A Tale of Three Malls

DUBAI, United Arab Emirates --- Followers of this blog may have expected to read about life on the cheap, 27-hour bus rides, youth hostels, backpacking and street-vendor lunches.

This is not that kind of trip.

Today, GlobeGators went to not one, not two, but three malls. To those of you who think, “Three malls? I could have done that in Boca Raton!” well, clearly you are not familiar with the malls of Dubai. They are spectacular. Tour buses stop at the high-end malls. The three malls we visited today illustrated Dubai culture at three levels. We deliberately sought out two that promised deals rather than designer duds:

Lamcy Plaza: As our Time Out guide said, this is “the mall that time forgot,” which was lucky for us because we were able to buy necessities such as a 5-liter jug of water and cargo pants at very reasonable prices. Families shop at this mall without walls, a five-story edifice with a supermarket in the penthouse and an open floor plan in which one retailer ran into the next. We found the lobby décor frightening yet intriguing: a mock Tower Bridge ran from floor to ceiling and an Animatronic clown climbed up and down a wire in perpetual robotic motion. Mall motto: “Good feel, Great deal.”

Dragonmart: A cab took us to the low end of Dubai mall culture, a warehouse packed with goods from China. We had hoped to find paper parasols and cheap decor, but the mall was short on cultural artifacts and long on fake designer handbags. Great place to cheaply furnish your Dubai apartment, but nothing that would fit in our suitcase (we have a temporary self-imposed ban on knockoff bags). Mall motto: “Quality. Value. Choice.”

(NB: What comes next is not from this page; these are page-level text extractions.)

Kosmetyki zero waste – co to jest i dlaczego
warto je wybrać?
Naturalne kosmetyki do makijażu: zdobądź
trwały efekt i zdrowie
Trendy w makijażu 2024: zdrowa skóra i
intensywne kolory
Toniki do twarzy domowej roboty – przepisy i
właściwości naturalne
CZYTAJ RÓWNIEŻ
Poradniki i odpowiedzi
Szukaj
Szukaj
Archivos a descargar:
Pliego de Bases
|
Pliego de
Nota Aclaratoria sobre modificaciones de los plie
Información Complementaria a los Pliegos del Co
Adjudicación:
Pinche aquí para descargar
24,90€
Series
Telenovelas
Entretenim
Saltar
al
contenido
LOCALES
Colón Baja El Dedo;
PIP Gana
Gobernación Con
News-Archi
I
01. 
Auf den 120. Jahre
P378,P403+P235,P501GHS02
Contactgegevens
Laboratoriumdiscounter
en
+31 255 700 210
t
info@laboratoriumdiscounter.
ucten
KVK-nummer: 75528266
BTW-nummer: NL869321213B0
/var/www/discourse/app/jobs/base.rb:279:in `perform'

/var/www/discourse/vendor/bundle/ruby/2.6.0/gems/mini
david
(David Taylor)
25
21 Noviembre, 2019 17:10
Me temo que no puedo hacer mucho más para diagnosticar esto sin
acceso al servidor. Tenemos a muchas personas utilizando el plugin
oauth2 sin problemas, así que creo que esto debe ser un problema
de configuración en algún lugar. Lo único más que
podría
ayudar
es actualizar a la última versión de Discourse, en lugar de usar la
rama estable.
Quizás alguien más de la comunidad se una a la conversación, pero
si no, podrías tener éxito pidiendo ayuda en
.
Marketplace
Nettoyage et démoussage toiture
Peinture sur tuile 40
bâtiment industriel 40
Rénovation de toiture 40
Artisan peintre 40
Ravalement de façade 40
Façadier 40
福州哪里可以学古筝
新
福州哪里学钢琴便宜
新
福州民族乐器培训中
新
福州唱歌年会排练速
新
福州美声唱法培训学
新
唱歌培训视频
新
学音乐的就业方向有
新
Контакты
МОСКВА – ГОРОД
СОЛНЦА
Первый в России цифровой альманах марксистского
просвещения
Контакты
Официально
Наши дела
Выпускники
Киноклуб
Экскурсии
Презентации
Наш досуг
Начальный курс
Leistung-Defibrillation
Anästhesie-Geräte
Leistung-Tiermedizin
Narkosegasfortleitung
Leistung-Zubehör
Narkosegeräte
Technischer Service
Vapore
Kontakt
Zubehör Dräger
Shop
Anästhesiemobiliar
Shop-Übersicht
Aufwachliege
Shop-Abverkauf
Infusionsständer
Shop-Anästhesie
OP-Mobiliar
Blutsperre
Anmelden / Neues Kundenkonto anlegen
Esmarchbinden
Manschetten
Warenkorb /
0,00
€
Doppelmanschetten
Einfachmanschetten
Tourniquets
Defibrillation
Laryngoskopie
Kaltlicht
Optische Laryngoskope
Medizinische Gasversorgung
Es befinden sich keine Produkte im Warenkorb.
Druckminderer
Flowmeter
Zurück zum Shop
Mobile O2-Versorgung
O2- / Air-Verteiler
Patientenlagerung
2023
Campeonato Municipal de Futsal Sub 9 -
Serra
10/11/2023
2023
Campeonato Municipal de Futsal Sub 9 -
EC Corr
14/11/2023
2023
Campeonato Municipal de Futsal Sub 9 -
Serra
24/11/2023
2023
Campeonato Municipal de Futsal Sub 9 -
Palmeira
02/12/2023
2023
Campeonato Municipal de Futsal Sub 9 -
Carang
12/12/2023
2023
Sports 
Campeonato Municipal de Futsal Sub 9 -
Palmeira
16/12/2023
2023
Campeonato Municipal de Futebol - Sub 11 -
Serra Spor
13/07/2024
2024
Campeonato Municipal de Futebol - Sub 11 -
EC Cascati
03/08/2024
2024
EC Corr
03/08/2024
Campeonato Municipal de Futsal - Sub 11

Wafi City: This is mall design on a spectacular level, typical of the over-the top Dubai scale. Wafi has an Egyptian theme: The roof peaks into pyramids evocative of those at Giza, two-story-tall statues of ancient Egyptian gods greet visitors at the door, and, the best part, visitors can rejuvenate at “Cleopatra’s Spa,” an experience so decadent it would have pleased the queen herself (a relaxation room features pools and hot tubs). Stores here run to the designer end; Ferraris, Lexuses and Range Rovers fill the parking lot. The place weirdly reminded us of the Egyptian-theme Muvico at the Arundel Mills Mall in Maryland. Do you still miss the experience of the authentic open-air marketplace? No worries. Wafi has an underground “souk” where vendors sell exquisite textiles and handicrafts -- with none of the inconveniences of an actual souk and at what were most likely vastly inflated prices. Mall motto: “A Rare Collection of Wonderful Things.”